On foreign policy, Gingrich opposes waterboarding as an interrogation technique, even though it was demonstrably successful in helping gain intelligence that led to the raid on Osama bin Laden’s compound.

But Gingrich’s biggest blunder so far was his mindless, shallow condemnation of House Budget Committee Chair Paul Ryan’s Path to Prosperity, which would cut $5 trillion from the budget over the next 10 years and take the painful and necessary step of instituting Medicare entitlement reform.  According to Gingrich on “Meet the Press,” such a plan is “right-wing social engineering.”  Reminder to Newt: Implementing a shortsighted, wealth-redistributing, unsustainable “social insurance” program in 1965 was “left-wing social engineering.”

According to Gingrich, undoing Medicare is too radical, even though instituting Medicare was too radical.  As Orwell might say: Redemption = sin.  Theft = generosity.
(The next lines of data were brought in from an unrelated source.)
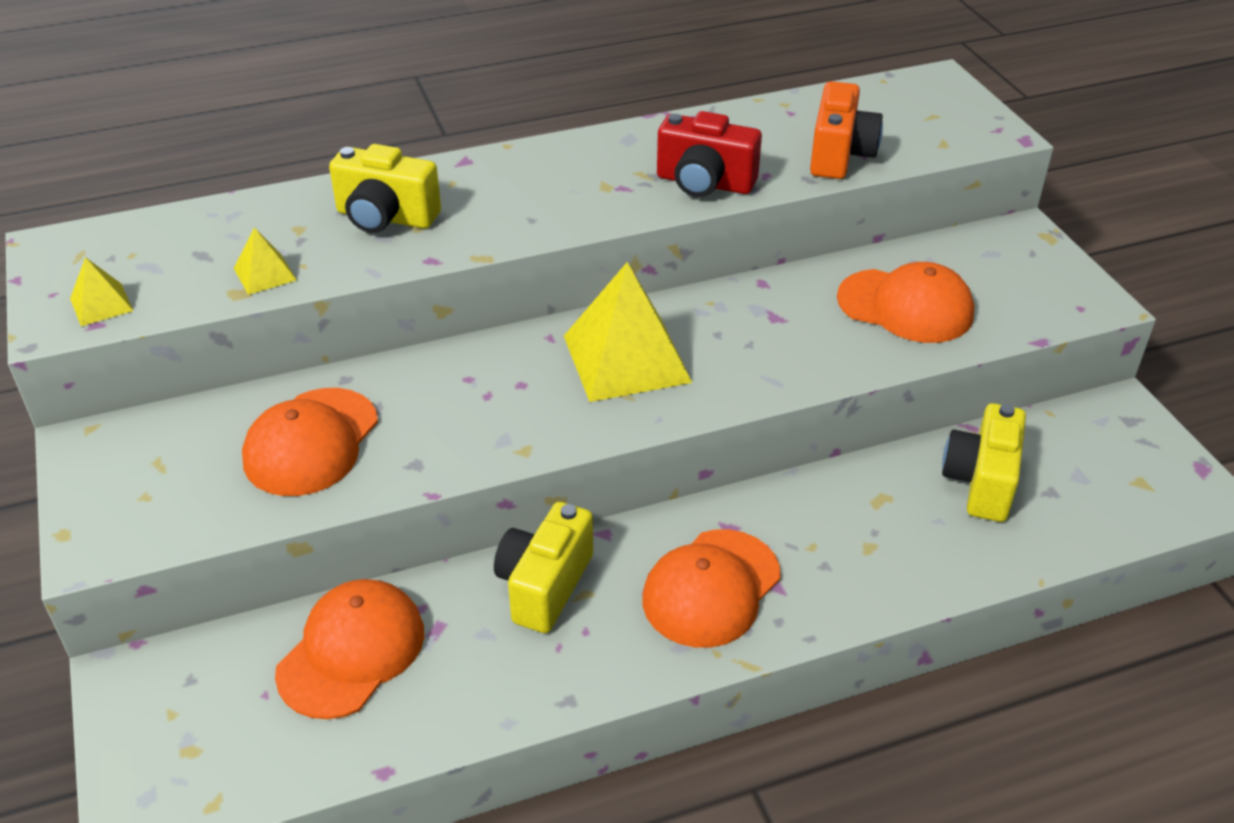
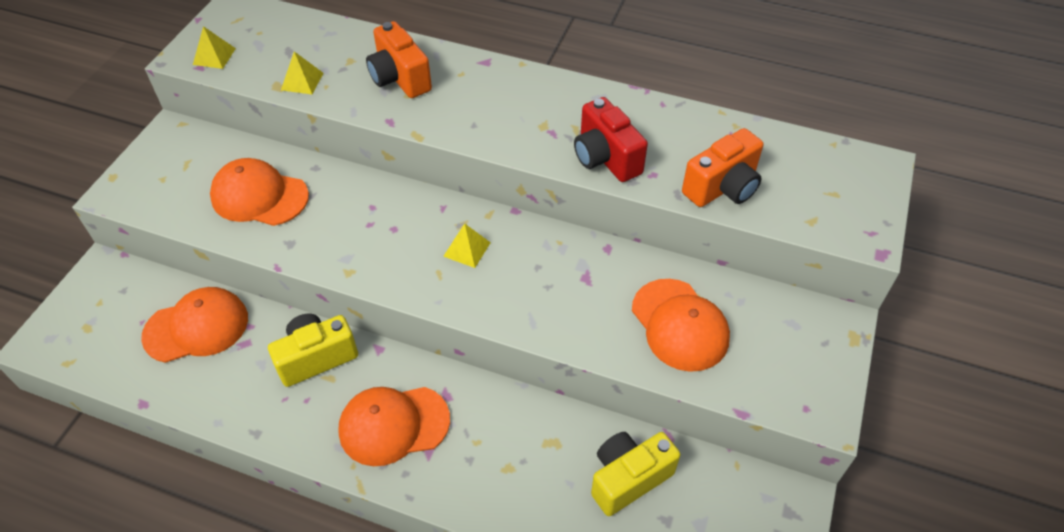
camera: 40 degrees right, 10 degrees up
orange cap [242,388,378,496] -> orange cap turned 45 degrees clockwise [210,158,309,226]
yellow camera [329,144,441,233] -> orange camera [366,21,432,98]
yellow pyramid [564,262,692,402] -> yellow pyramid [443,223,491,268], size x0.47

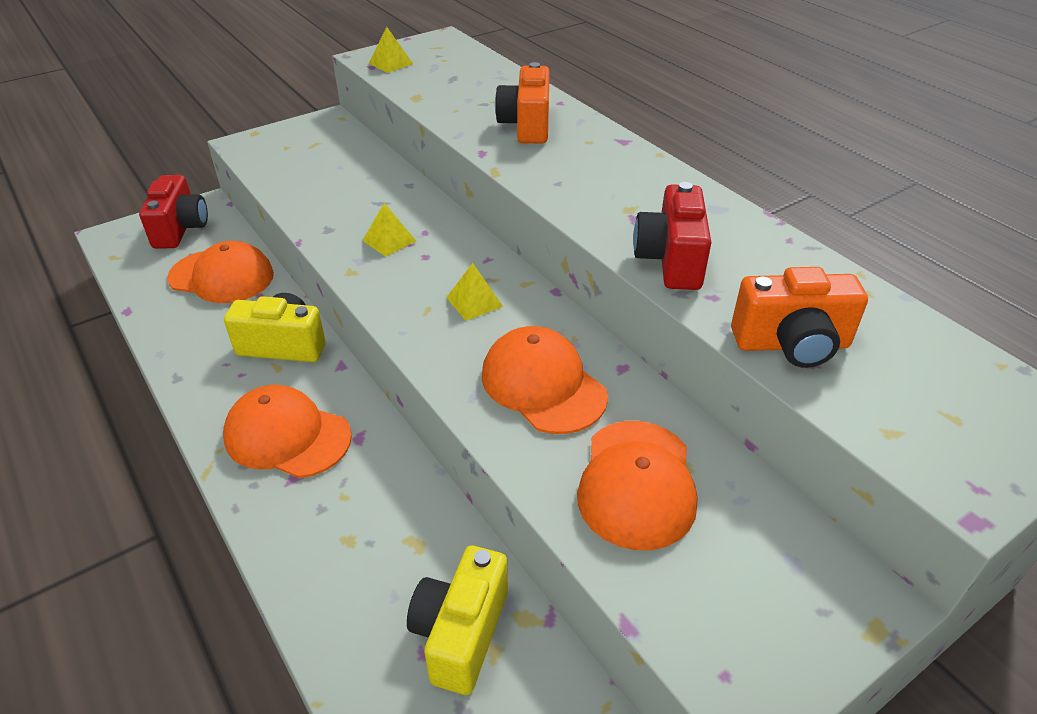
camera: 35 degrees right, 10 degrees down
orange cap [210,158,309,226] -> orange cap moved to [482,326,608,434]
yellow pyramid [281,52,323,94] -> yellow pyramid moved to [362,203,416,257]
yellow camera [591,432,680,516] -> yellow camera turned 75 degrees counterclockwise [407,546,508,695]
none -> red camera [139,175,208,249]

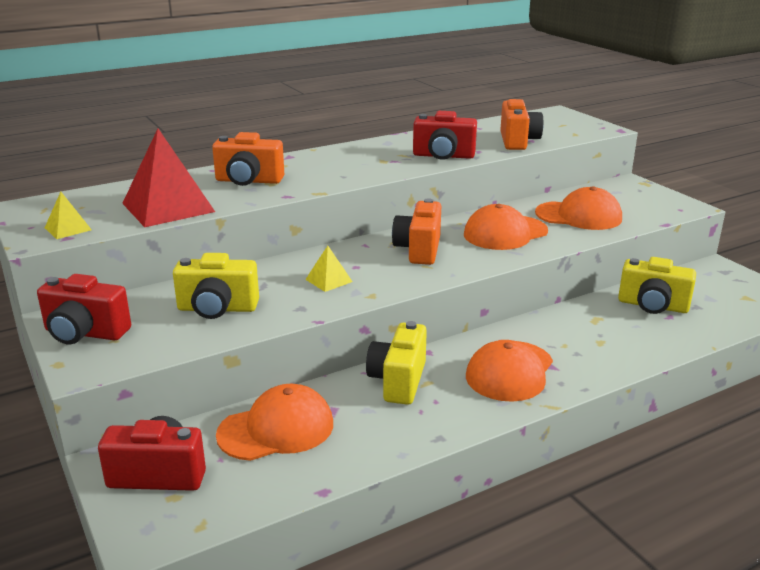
camera: 85 degrees left, 15 degrees down
orange cap [167,241,274,303] -> orange cap turned 45 degrees clockwise [216,384,333,461]
yellow pyramid [446,263,503,321] -> orange camera [392,198,441,265]
none -> red camera [37,274,131,344]
none -> red pyramid [122,129,215,227]
none -> yellow camera [173,253,259,319]

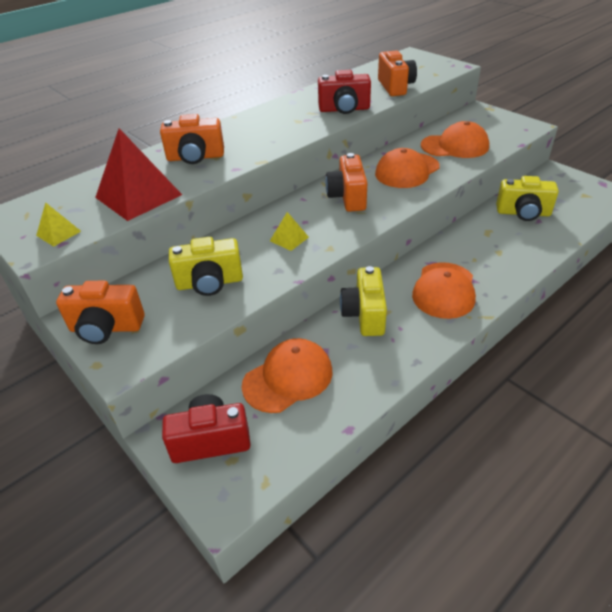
camera: 10 degrees left, 15 degrees up
red camera [37,274,131,344] -> orange camera [56,281,145,344]

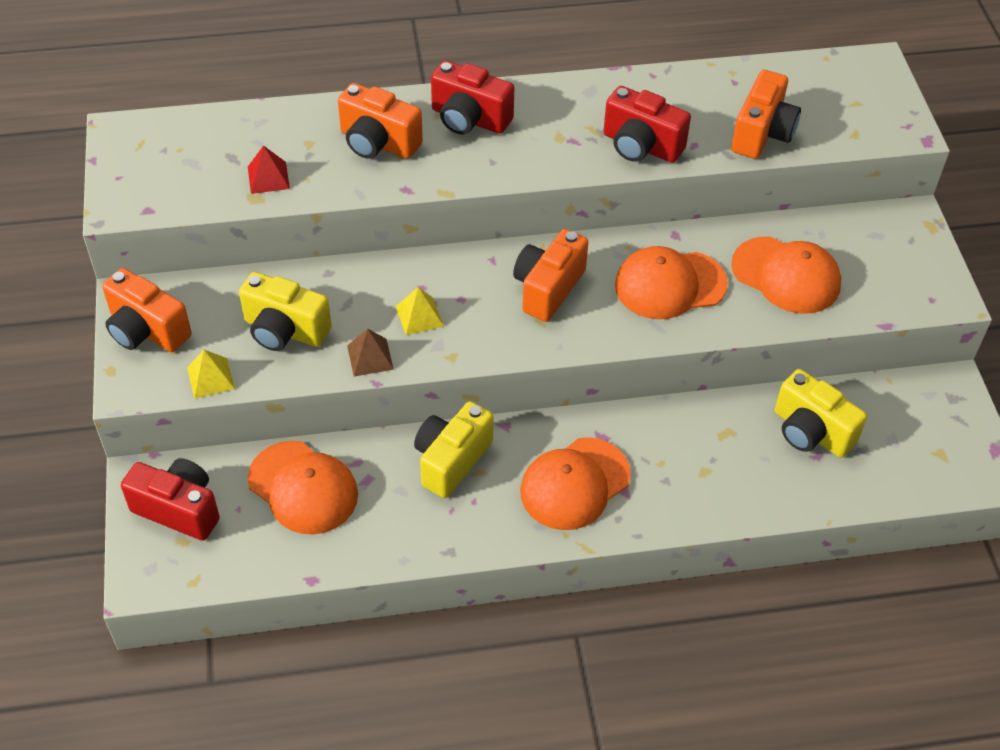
camera: 30 degrees right, 10 degrees up
yellow pyramid [36,202,81,247] -> yellow pyramid moved to [187,350,235,399]
red pyramid [95,128,182,221] -> red pyramid [248,145,290,194], size x0.47
orange cap [242,338,333,413] -> orange cap turned 45 degrees clockwise [247,441,358,534]
none -> brown pyramid [347,329,394,377]
none -> red camera [431,60,514,134]

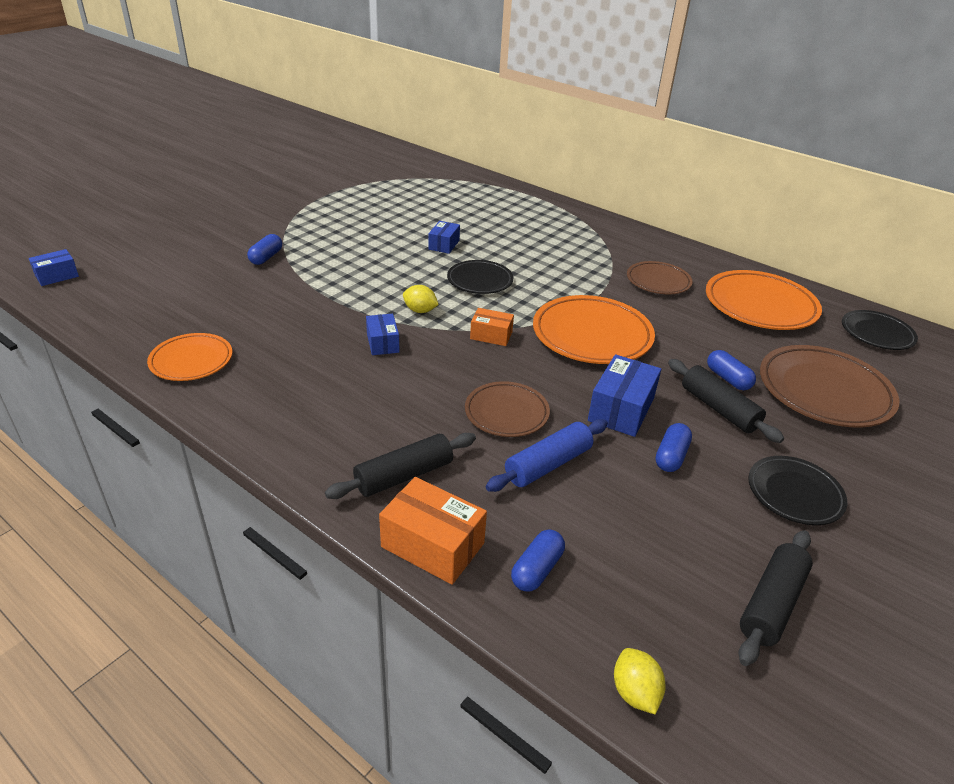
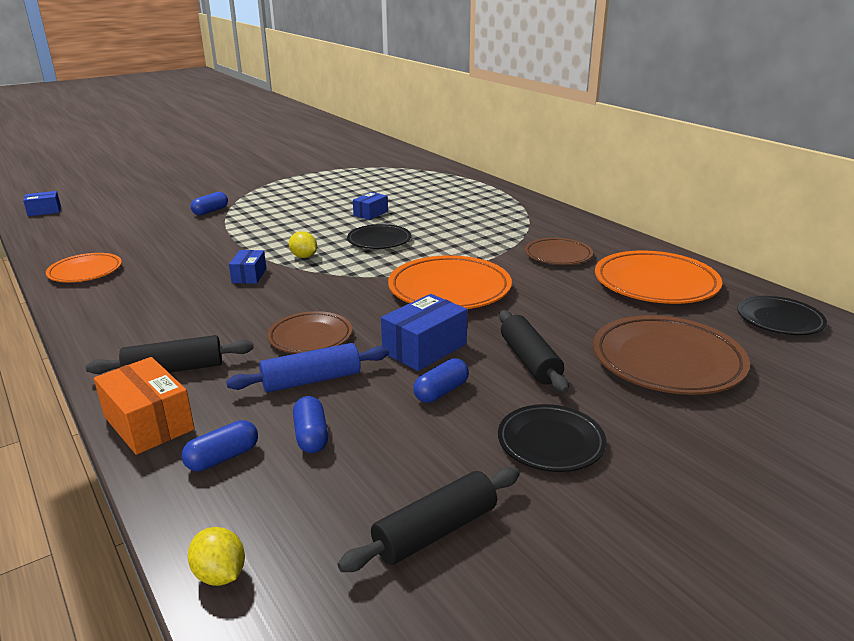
camera: 20 degrees right, 10 degrees down
orange box [470,308,514,346] -> none
yellow lemon [614,648,666,714] -> yellow lemon turned 45 degrees counterclockwise [188,527,245,586]
blue capsule [707,350,756,390] -> blue capsule moved to [293,396,328,453]

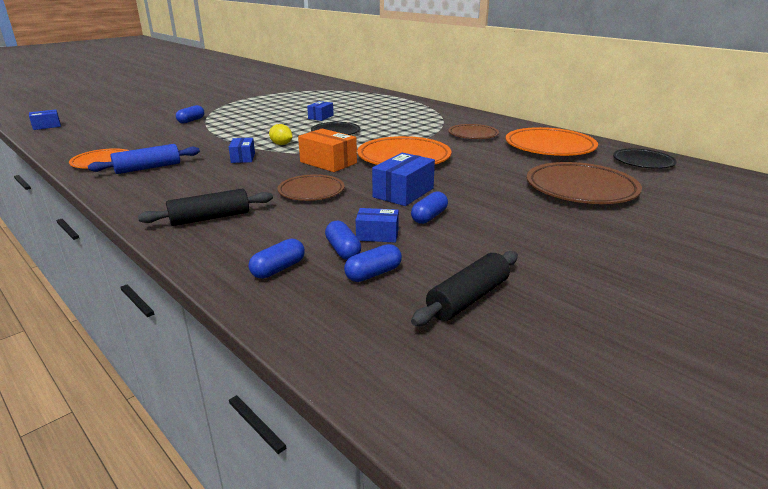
camera: 10 degrees left, 0 degrees up
orange box [94,357,195,455] -> orange box moved to [298,128,357,172]
yellow lemon [188,527,245,586] -> none
blue rolling pin [226,343,389,393] -> blue rolling pin moved to [88,144,200,174]
black plate [498,404,606,472] -> none
black rolling pin [499,310,569,393] -> none
none -> blue capsule [344,244,402,282]
none -> blue box [356,208,399,243]

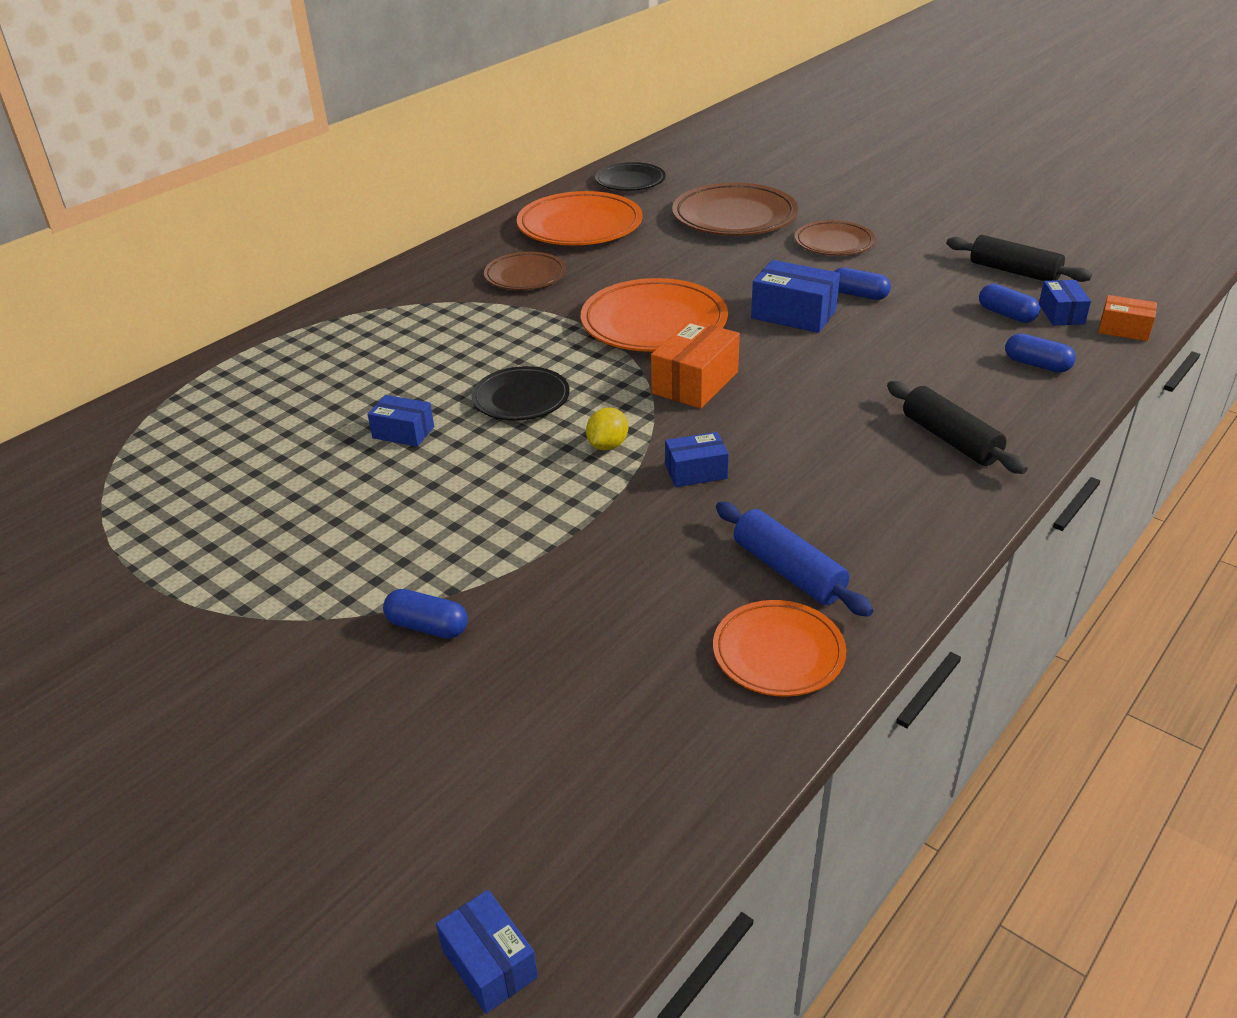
camera: 95 degrees left, 10 degrees up
brown plate [278,174,344,201] -> brown plate moved to [795,220,875,256]
blue capsule [325,221,361,260] -> none
blue box [356,208,399,243] -> blue box moved to [1039,280,1091,325]
none -> orange box [1098,295,1157,341]

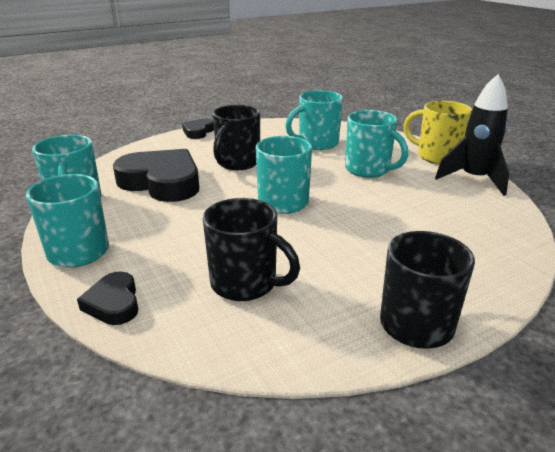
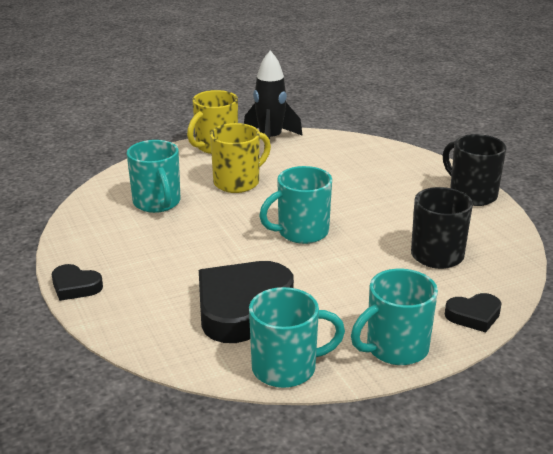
camera: 85 degrees left, 0 degrees up
black mug [213,105,260,170] -> none
turquoise mug [345,110,408,178] -> yellow mug [210,123,271,193]

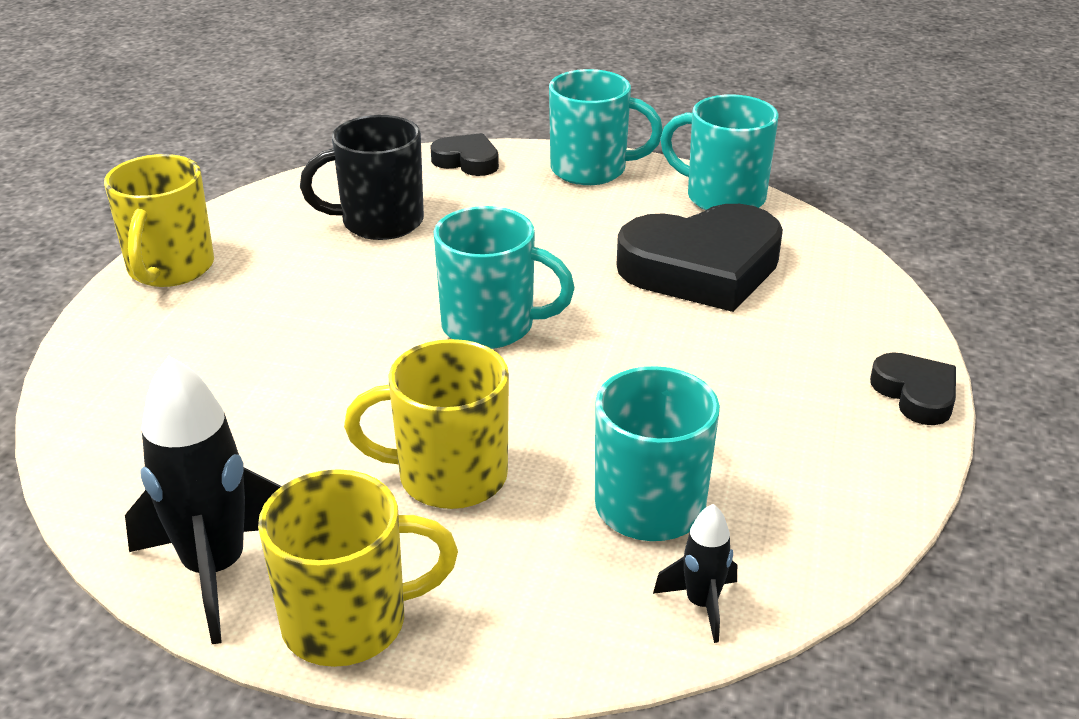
camera: 140 degrees left, 5 degrees up
black mug [443,134,507,206] -> yellow mug [104,154,214,287]
none -> black rocket [653,504,737,643]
At this rate, Gingrich is on track to become the left-wing’s GOP darling, the John McCain of 2012.  He’ll be praised to high heaven by the New York Times editorial board for his forthrightness, bipartisanship, and flexibility—and then he’ll lose in a landslide to Obama, whom The Times and every other liberal media outlet will endorse in the general election before you can say “My friends…”

Proving that his only consistency is inconsistency, Gingrich disavowed his comments on Ryan and the individual mandate the next day.  His opposition to Ryan’s plan lingered in his stated reversal, however: “I think we should be very careful about imposing things on the American people.”  The implication being that privatizing Medicare is just as much an imposition on people as instituting Medicare.  Relief = imposition.  Slavery = freedom.

Gingrich added, “I don’t think you want to come in and to say to every single American, we’re going to come in and change uniformly for all of you in the most fundamental way what happens to you when you are 65.”  Rather than clarifying his position, Gingrich’s comments demonstrated only that he doesn’t understand the first detail of Ryan’s plan, or that he’s shamelessly misrepresenting and oversimplifying it to cover up for his blunder.

Gingrich thinks the will of the people should be respected in implementing major social legislation, but evidently the constitutionality of the legislation is of no great concern, nor does he harbor any presumption that more intrusive legislation should inherently be held to a higher standard of scrutiny than less intrusive legislation.

In a charitable characterization, Former House Majority Leader Dick Armey said, “It’s typical of Newt to be whimsical.  We always say: Newt always has so many great ideas.  Well yeah, but then he shifts between them at such a rate it’s pretty hard to track it let alone keep up with it.”

Gingrich used to be considered a man of principle, but desperation for political relevance has made it clear that he, like McCain—and Huckabee, Trump, and too many other contenders in the GOP field—has no principles.